Es gibt auch viele Hochbeete bzw. Gartenanlagen auf Dächern, was ein sehr spannender und schöner Aspekt ist.In dem Zusammenhang ist für mich noch immer die Sargfabrik im 14. Bezirk ein tolles Projekt. Es gibt außerdem viele Hochgaragen, wo das Top-Deck nicht genutzt wird. Und das ist eine Dachfläche, die statisch dafür ausgelegt ist, dass viele Autos oben stehen können. Dementsprechend auch perfekt, um da oben eine nachbarschaftliche Community zum Garteln oder zum Produzieren anzuregen. Oder wirklich eine professionelle Produktion raufzupacken, Stichwort Urban Farming.

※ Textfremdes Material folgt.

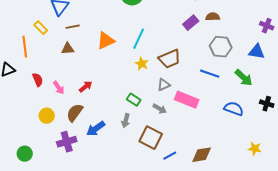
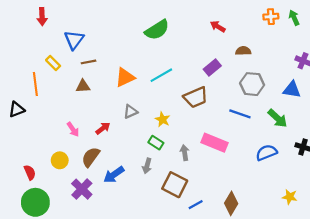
purple rectangle: (191, 23) -> (212, 67), moved
cyan line: (139, 39) -> (161, 75), turned 35
yellow star: (142, 64) -> (163, 119), moved
red semicircle: (38, 80) -> (30, 172), moved
gray triangle: (164, 85) -> (130, 112), moved
gray arrow: (160, 109) -> (185, 153), turned -128
blue semicircle: (234, 109) -> (266, 153), turned -42
purple cross: (67, 142) -> (82, 189), turned -30
green circle: (25, 154) -> (35, 202), size x1.6
brown diamond: (202, 155) -> (231, 203), turned -50

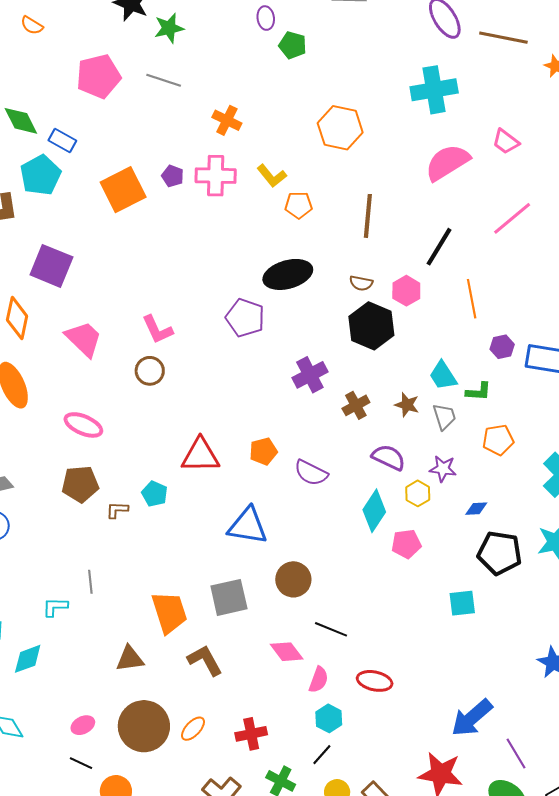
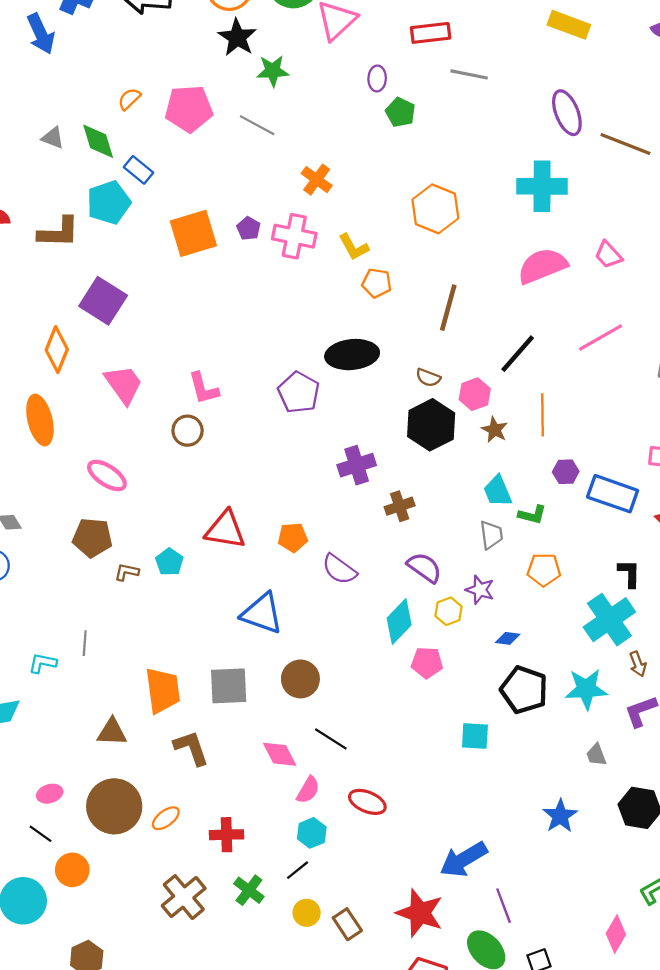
orange semicircle: (32, 25) -> (129, 99), moved, turned 95
brown star: (407, 405) -> (495, 430), moved

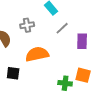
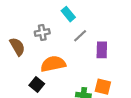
black square: (13, 73) -> (37, 84), moved, turned 32

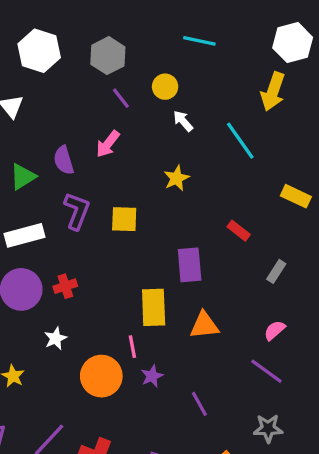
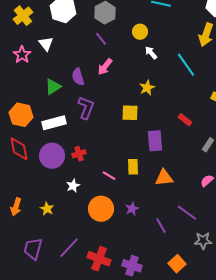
purple line: (121, 98) -> (101, 39), moved
yellow square: (124, 219) -> (130, 113), moved
yellow rectangle: (154, 307) -> (133, 167), size x0.7
pink line: (132, 347) -> (109, 176), moved, turned -48
purple line: (266, 371) -> (187, 213), moved

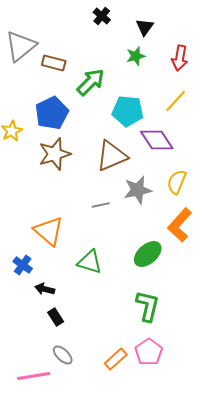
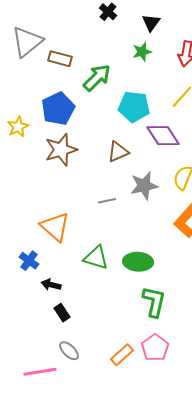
brown triangle: (112, 156) -> (118, 152), size x0.7
green ellipse: (148, 254) -> (138, 262), moved, turned 44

Welche Elemente beim Aufbau gibt es neben der wurzelfesten Abdichtung?
Darüber ist eine Schutzlage, das ist einfach ein Geo-Textil, das die Abdichtung vor Beschädigungen schützt. Darüber kommt eine Drainage- und Speicherebene, da findet das richtige Wassermanagement im Dach statt. Bei Starkregen wird dafür gesorgt, dass es abgeleitet oder gespeichert wird für Dürre-Perioden. Diese Drainageebene ist von der eigentlichen Substratebene noch einmal getrennt, dazwischen ist ein Filterflies.
Das ist dafür gedacht, dass die Feinanteile, die für die Pflanzenwurzeln total wichtig sind, in einem Substrat oben bleiben und nicht unten ausgewaschen werden. Und das Substrat selbst ist natürlich das Herz der ganzen Angelegenheit. Da werden Nährstoffe und Wasser gespeichert, das ist der Wurzel-Lebensraum für Pflanzen und dementsprechend hochwertig und beständig muss das sein. Die letzte Ebene ist dann die Vegetationsebene, das sind die Pflanzen.
Wie kann man Dachgärten vor Wind schützen?
Man kann Gehölze in Form von linearen Strukturen anordnen, um die Windgeschwindigkeiten rauszubekommen. Wenn man mit sehr großen Gehölzen an sehr windigen Standorten arbeitet, muss man diese sichern, weil der Winddruck in der Anwuchsphase sehr hoch ist. Da gibt es Systeme mit einer aufliegenden Wurzelballen-Verankerung, da hält sich der Baum über eine Lastverteilplatte durch sein eigenes Gewicht und das des Substrates. Wir haben hier im Dachgarten beispielsweise einen durch die Korkenzieher-Hasel bereitgestellten Wind- und Regenfang von 1,5 Meter rundherum.